====== Source records ======
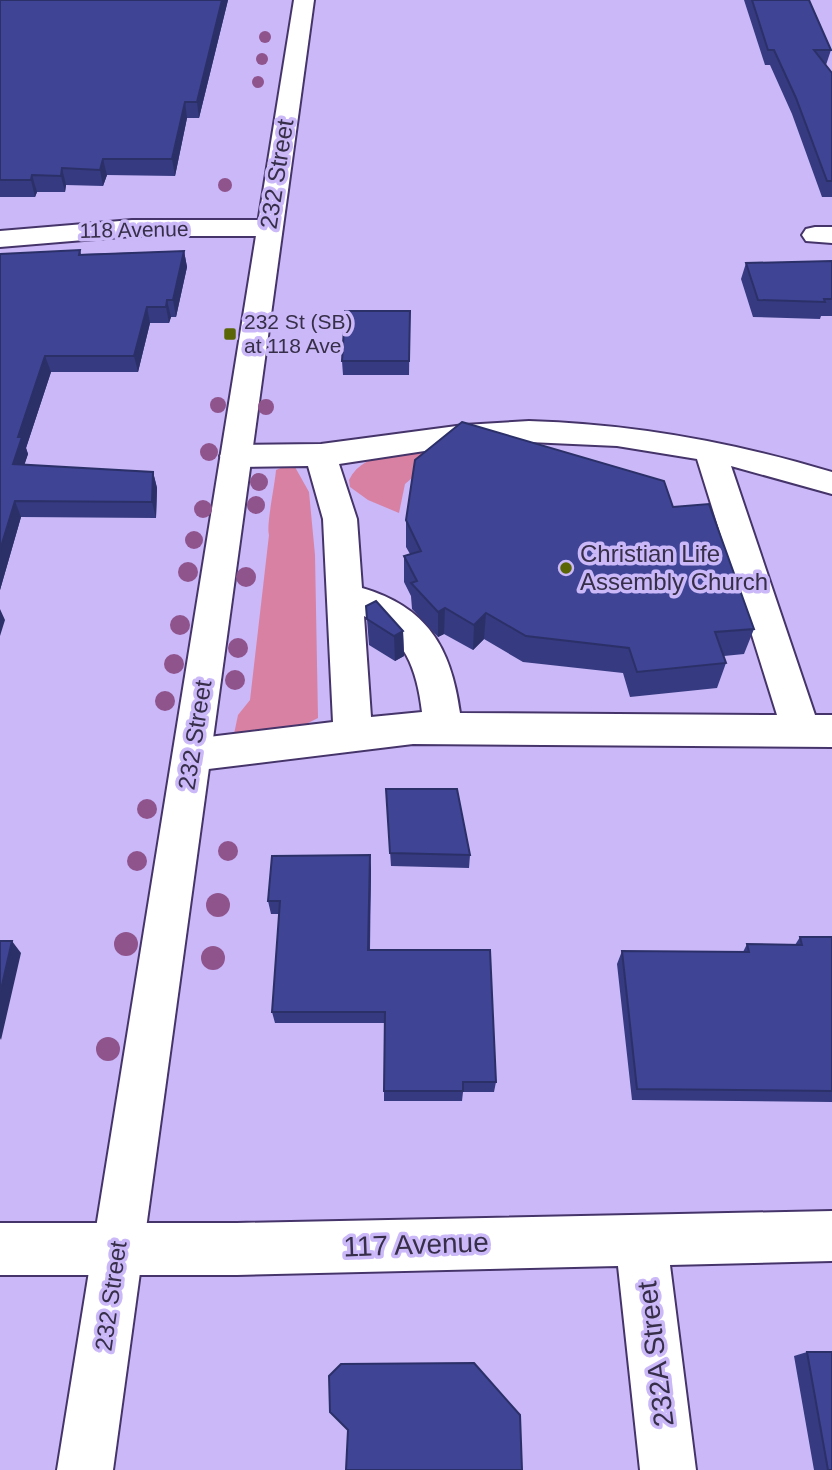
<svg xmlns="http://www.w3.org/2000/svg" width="832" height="1470" viewBox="0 0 832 1470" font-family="Arial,sans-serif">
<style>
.green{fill:#d981a2}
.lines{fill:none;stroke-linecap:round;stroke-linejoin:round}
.minor-casing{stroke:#453469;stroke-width:4}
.major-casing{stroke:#453469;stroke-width:4}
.minor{fill:#fff;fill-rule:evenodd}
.major{fill:#fff;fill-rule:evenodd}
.tree{fill:#90548d}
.wall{fill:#363a80}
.shaded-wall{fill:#2c3068}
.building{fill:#3f4495;stroke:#2c3068;stroke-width:2}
.poi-dot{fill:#5a6506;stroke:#cab8f8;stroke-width:2.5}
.labels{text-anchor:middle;stroke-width:7;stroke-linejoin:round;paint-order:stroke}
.far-street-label{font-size:21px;fill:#372f49;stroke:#cab8f8}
.far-poi-label{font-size:21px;fill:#372f49;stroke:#cab8f8;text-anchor:start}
.street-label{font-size:24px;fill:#372f49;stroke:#cab8f8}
.poi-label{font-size:24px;fill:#372f49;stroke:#cab8f8;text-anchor:start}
.near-street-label{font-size:28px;fill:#372f49;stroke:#cab8f8}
</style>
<rect width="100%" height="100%" fill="#cab8f8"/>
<!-- green -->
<path class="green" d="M447,448l-42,36 -6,29 -31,-13 -18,-13 -1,-7c15,-32 67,-29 98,-32z
M283,467h12l14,25 6,63 3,163 -16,8 -68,8 4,-19 12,-15 19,-165c-3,-10 6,-50 7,-65z"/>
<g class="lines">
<!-- minor casing -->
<g class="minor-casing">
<path id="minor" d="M132,220h137l9,2 4,6 -4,6 -9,2h-137l-132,11v-16z
M815,227h17v16l-26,-2 -4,-6 4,-6z
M529,421c104,3 203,21 303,51v22l-101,-28 84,249h17v32l-419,-3 -221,27 -14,-5 -5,-11 5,-11 14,-5 141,-17 -10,-203 -15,-53 -72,1 -11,-3 -5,-8 5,-8 11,-3 85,-1 143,-19zM529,442l88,4 80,13 80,256 -317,-2c-9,-66 -33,-106 -98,-125l-5,-69 -18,-55 125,-19zM364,616c41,20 53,53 58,96l-51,5z
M832,1211v50l-162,4 26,205h-56l-22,-204 -381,9h-237v-52h237z"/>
</g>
<!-- major casing -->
<g class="major-casing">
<path id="major" d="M294,0h20l-201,1470h-56z"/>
</g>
<!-- minor -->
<use href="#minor" class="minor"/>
<!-- major -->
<use href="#major" class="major"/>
</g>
<!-- trees -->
<g class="tree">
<circle cx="265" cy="37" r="6"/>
<circle cx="262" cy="59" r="6"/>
<circle cx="258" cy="82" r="6"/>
<circle cx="225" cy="185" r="7"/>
<circle cx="218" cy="405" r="8"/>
<circle cx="266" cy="407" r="8"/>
<circle cx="209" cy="452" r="9"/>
<circle cx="259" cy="482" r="9"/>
<circle cx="256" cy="505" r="9"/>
<circle cx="203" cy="509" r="9"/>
<circle cx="194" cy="540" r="9"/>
<circle cx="188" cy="572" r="10"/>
<circle cx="246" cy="577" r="10"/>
<circle cx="180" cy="625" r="10"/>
<circle cx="238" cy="648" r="10"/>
<circle cx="174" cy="664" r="10"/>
<circle cx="235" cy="680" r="10"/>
<circle cx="165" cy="701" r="10"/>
<circle cx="147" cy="809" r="10"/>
<circle cx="228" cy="851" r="10"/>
<circle cx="137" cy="861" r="10"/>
<circle cx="218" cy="905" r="12"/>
<circle cx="126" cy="944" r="12"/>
<circle cx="213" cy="958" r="12"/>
<circle cx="108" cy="1049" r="12"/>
</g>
<!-- wall -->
<path class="wall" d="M0,0h228l-29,118h-12l-12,58 -68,-1 -4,11 -37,-1 -1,7h-28l-2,5h-35z
M744,0h65l22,50 -5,15 6,8v124h-10l-30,-83 -22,-49h-5z
M80,250l1,4 103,-3 3,16 -11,50h-5l-2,6h-19l-12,49h-87l-25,76 2,6 -4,11 129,7 4,16 -1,30 -135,-1 -21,73v-336z
M832,261v55h-11l-1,3 -67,-2 -12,-38 5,-16z
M410,311l-1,64h-66l-1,-14z
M673,507l81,122 -10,25 -20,2 2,7 -9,25 -87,9 -7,-24 -100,-11 -39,-23 -11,11 -29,-16 -6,3 -26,-28 -1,-13 -7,-14v-26l6,-2 -4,-7v-27z
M366,606l37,25 1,25 -9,5 -26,-16z
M386,789l84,66 -1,13 -78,-2z
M371,868l-1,82 126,132 -2,10h-31l-1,9h-78v-78h-109l-3,-11 7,-98h-8l-3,-13z
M800,937h32v165l-200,-2 -15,-136 5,-13 121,1 4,-8 48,1z
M807,1352l25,118h-18l-20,-114z"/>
<!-- shaded-wall -->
<path class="shaded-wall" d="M222,0h6l-29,118 -2,-16z
M185,102l2,16 -12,58 -3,-17z
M103,159l4,16 -4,11 -3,-16z
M62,168l4,17 -1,7 -4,-16z
M32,175l5,17 -2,5 -4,-17z
M184,251l3,16 -11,50 -3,-17z
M167,300l4,17 -2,6 -3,-16z
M147,307l3,16 -12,49 -4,-16z
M45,356l6,16 -25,76 2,6 -9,27 -6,-17 5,-27z
M153,472l4,16 -1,30 -4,-16z
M15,501l6,16 -21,73v-40z
M445,608l-1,26 -6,3v-25z
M0,609l5,11 -5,16z
M486,613l-2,26 -11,11 1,-25z
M403,631l1,25 -9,5 -1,-25z
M370,855l1,13 -2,94 -1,-12z
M12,941l9,12 -20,87 -1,-2v-44z"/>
<!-- building -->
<path class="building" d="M0,0h222l-25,102h-12l-13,57h-69l-3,11 -38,-2 -1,8 -29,-1 -1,5h-31z
M752,0h57l22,50h-17l18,23v108h-5l-31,-83 -22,-48h-6z
M80,250l-1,5 105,-4 -11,49h-6l-1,7h-19l-13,49h-89l-27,81h4l-9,27 140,8 -1,30 -137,-1 -15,49v-296z
M832,261v38h-8l1,3 -67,-2 -12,-37z
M345,311h65l-1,50h-67z
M462,422l202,59 9,26 36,-3 45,125 -39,3 11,31 -89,9 -8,-24 -103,-12 -40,-23 -12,12 -29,-17 -7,4 -27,-29 6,-2 -13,-25 17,-5 -15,-31 9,-60z
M376,601l27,30 -9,5 -27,-17 -1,-13z
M386,789h71l13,66 -80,-2z
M370,855l-2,95h122l6,132h-33v9h-79l1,-79h-113l8,-111h-12l4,-45z
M800,937h32v154l-195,-2 -15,-138 127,1 -2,-8 55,1z
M0,941h12l-12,53z
M807,1352h25v118h-4z
M474,1363l46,52 2,55h-176l2,-40 -18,-18 -1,-36 12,-12z"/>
<!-- markers -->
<g class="poi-dot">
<rect x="223" y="327" width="14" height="14" rx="3.5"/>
<circle cx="566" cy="568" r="7"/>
</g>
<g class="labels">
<!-- far-street labels -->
<g class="far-street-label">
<text transform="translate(134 230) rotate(-1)" y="7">118 Avenue</text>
</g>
<!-- far-poi labels -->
<g class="far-poi-label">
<text x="244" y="329">232 St (SB)<tspan x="244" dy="24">at 118 Ave</tspan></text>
</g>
<!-- street labels -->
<g class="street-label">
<text transform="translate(277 174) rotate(-81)" y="8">232 Street</text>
<text transform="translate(195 735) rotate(-81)" y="8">232 Street</text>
<text transform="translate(111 1296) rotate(-82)" y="8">232 Street</text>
</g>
<!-- poi labels -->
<g class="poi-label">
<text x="580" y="562">Christian Life<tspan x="580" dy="28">Assembly Church</tspan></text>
</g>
<!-- near-street labels -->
<g class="near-street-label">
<text transform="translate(416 1244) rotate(-2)" y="10">117 Avenue</text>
<text transform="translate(655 1354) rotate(-97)" y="10">232A Street</text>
</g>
</g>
</svg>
======
Of the lines above, count those containing the word "rule", and give the number by itself.

2